- **WORK TASK**
For the records below, print every one exactly, with nothing dropped.

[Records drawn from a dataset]
_ _ _ _
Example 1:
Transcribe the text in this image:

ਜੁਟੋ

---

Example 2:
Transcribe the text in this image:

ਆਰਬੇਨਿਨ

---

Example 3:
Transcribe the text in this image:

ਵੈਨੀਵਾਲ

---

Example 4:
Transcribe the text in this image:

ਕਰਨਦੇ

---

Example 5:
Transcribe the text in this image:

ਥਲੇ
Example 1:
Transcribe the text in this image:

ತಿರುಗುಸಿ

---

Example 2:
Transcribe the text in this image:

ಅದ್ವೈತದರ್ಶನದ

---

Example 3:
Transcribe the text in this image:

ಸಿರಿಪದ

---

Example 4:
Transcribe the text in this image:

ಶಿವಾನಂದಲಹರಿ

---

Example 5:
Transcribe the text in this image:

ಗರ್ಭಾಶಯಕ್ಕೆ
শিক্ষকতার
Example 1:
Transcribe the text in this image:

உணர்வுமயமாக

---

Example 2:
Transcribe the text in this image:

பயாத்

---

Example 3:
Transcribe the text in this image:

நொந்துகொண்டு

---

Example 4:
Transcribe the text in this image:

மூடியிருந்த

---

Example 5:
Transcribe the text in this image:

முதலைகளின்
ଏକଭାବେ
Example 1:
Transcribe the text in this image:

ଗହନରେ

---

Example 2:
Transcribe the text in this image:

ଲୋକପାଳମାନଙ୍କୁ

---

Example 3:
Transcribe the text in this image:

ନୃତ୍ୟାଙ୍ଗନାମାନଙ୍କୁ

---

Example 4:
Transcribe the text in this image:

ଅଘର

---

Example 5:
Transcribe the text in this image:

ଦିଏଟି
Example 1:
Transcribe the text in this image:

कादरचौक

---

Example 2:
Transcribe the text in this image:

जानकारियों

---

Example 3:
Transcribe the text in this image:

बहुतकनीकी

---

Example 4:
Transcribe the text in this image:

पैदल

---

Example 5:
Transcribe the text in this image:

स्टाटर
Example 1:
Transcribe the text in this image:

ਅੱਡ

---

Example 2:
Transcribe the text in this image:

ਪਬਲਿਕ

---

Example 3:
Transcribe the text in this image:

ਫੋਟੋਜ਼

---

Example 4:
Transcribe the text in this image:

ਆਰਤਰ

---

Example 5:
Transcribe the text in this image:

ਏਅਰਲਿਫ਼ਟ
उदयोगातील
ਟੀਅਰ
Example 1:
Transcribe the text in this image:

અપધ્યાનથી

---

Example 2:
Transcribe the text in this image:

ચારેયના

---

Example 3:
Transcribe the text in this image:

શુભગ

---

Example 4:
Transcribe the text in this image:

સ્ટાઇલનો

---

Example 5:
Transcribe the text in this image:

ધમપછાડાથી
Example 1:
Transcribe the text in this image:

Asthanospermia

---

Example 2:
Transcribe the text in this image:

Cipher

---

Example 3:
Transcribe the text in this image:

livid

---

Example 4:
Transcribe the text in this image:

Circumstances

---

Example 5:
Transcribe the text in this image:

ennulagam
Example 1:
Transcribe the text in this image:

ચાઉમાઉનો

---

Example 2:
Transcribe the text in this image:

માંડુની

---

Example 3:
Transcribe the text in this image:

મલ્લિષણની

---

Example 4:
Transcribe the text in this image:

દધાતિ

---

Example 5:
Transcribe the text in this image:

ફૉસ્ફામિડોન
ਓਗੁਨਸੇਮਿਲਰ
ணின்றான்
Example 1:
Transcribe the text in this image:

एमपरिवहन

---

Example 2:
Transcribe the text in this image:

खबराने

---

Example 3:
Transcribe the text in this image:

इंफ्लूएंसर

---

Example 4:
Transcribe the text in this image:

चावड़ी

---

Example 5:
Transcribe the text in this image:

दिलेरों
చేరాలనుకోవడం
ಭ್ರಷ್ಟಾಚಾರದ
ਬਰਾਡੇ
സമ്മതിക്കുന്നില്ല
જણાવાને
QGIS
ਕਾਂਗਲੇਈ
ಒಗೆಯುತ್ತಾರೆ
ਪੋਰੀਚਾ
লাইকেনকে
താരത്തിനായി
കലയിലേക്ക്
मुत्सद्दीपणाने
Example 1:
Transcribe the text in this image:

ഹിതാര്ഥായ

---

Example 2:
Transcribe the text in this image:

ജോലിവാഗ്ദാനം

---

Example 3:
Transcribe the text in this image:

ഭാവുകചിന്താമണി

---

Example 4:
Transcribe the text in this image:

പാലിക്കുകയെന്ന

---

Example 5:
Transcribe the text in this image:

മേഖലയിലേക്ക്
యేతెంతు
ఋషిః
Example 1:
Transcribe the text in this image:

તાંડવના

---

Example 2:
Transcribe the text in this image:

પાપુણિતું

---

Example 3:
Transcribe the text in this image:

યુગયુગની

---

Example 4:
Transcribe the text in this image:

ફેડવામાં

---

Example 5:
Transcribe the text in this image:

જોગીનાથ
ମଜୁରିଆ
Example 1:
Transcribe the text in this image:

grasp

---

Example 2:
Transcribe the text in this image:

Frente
_ _ _ _
- **SOLVED PROBLEM**
Example 1:
Transcribe the text in this image:

ਜੁਟੋ

---

Example 2:
Transcribe the text in this image:

ਆਰਬੇਨਿਨ

---

Example 3:
Transcribe the text in this image:

ਵੈਨੀਵਾਲ

---

Example 4:
Transcribe the text in this image:

ਕਰਨਦੇ

---

Example 5:
Transcribe the text in this image:

ਥਲੇ
Example 1:
Transcribe the text in this image:

ತಿರುಗುಸಿ

---

Example 2:
Transcribe the text in this image:

ಅದ್ವೈತದರ್ಶನದ

---

Example 3:
Transcribe the text in this image:

ಸಿರಿಪದ

---

Example 4:
Transcribe the text in this image:

ಶಿವಾನಂದಲಹರಿ

---

Example 5:
Transcribe the text in this image:

ಗರ್ಭಾಶಯಕ್ಕೆ
শিক্ষকতার
Example 1:
Transcribe the text in this image:

உணர்வுமயமாக

---

Example 2:
Transcribe the text in this image:

பயாத்

---

Example 3:
Transcribe the text in this image:

நொந்துகொண்டு

---

Example 4:
Transcribe the text in this image:

மூடியிருந்த

---

Example 5:
Transcribe the text in this image:

முதலைகளின்
ଏକଭାବେ
Example 1:
Transcribe the text in this image:

ଗହନରେ

---

Example 2:
Transcribe the text in this image:

ଲୋକପାଳମାନଙ୍କୁ

---

Example 3:
Transcribe the text in this image:

ନୃତ୍ୟାଙ୍ଗନାମାନଙ୍କୁ

---

Example 4:
Transcribe the text in this image:

ଅଘର

---

Example 5:
Transcribe the text in this image:

ଦିଏଟି
Example 1:
Transcribe the text in this image:

कादरचौक

---

Example 2:
Transcribe the text in this image:

जानकारियों

---

Example 3:
Transcribe the text in this image:

बहुतकनीकी

---

Example 4:
Transcribe the text in this image:

पैदल

---

Example 5:
Transcribe the text in this image:

स्टाटर
Example 1:
Transcribe the text in this image:

ਅੱਡ

---

Example 2:
Transcribe the text in this image:

ਪਬਲਿਕ

---

Example 3:
Transcribe the text in this image:

ਫੋਟੋਜ਼

---

Example 4:
Transcribe the text in this image:

ਆਰਤਰ

---

Example 5:
Transcribe the text in this image:

ਏਅਰਲਿਫ਼ਟ
उदयोगातील
ਟੀਅਰ
Example 1:
Transcribe the text in this image:

અપધ્યાનથી

---

Example 2:
Transcribe the text in this image:

ચારેયના

---

Example 3:
Transcribe the text in this image:

શુભગ

---

Example 4:
Transcribe the text in this image:

સ્ટાઇલનો

---

Example 5:
Transcribe the text in this image:

ધમપછાડાથી
Example 1:
Transcribe the text in this image:

Asthanospermia

---

Example 2:
Transcribe the text in this image:

Cipher

---

Example 3:
Transcribe the text in this image:

livid

---

Example 4:
Transcribe the text in this image:

Circumstances

---

Example 5:
Transcribe the text in this image:

ennulagam
Example 1:
Transcribe the text in this image:

ચાઉમાઉનો

---

Example 2:
Transcribe the text in this image:

માંડુની

---

Example 3:
Transcribe the text in this image:

મલ્લિષણની

---

Example 4:
Transcribe the text in this image:

દધાતિ

---

Example 5:
Transcribe the text in this image:

ફૉસ્ફામિડોન
ਓਗੁਨਸੇਮਿਲਰ
ணின்றான்
Example 1:
Transcribe the text in this image:

एमपरिवहन

---

Example 2:
Transcribe the text in this image:

खबराने

---

Example 3:
Transcribe the text in this image:

इंफ्लूएंसर

---

Example 4:
Transcribe the text in this image:

चावड़ी

---

Example 5:
Transcribe the text in this image:

दिलेरों
చేరాలనుకోవడం
ಭ್ರಷ್ಟಾಚಾರದ
ਬਰਾਡੇ
സമ്മതിക്കുന്നില്ല
જણાવાને
QGIS
ਕਾਂਗਲੇਈ
ಒಗೆಯುತ್ತಾರೆ
ਪੋਰੀਚਾ
লাইকেনকে
താരത്തിനായി
കലയിലേക്ക്
मुत्सद्दीपणाने
Example 1:
Transcribe the text in this image:

ഹിതാര്ഥായ

---

Example 2:
Transcribe the text in this image:

ജോലിവാഗ്ദാനം

---

Example 3:
Transcribe the text in this image:

ഭാവുകചിന്താമണി

---

Example 4:
Transcribe the text in this image:

പാലിക്കുകയെന്ന

---

Example 5:
Transcribe the text in this image:

മേഖലയിലേക്ക്
యేతెంతు
ఋషిః
Example 1:
Transcribe the text in this image:

તાંડવના

---

Example 2:
Transcribe the text in this image:

પાપુણિતું

---

Example 3:
Transcribe the text in this image:

યુગયુગની

---

Example 4:
Transcribe the text in this image:

ફેડવામાં

---

Example 5:
Transcribe the text in this image:

જોગીનાથ
ମଜୁରିଆ
Example 1:
Transcribe the text in this image:

grasp

---

Example 2:
Transcribe the text in this image:

Frente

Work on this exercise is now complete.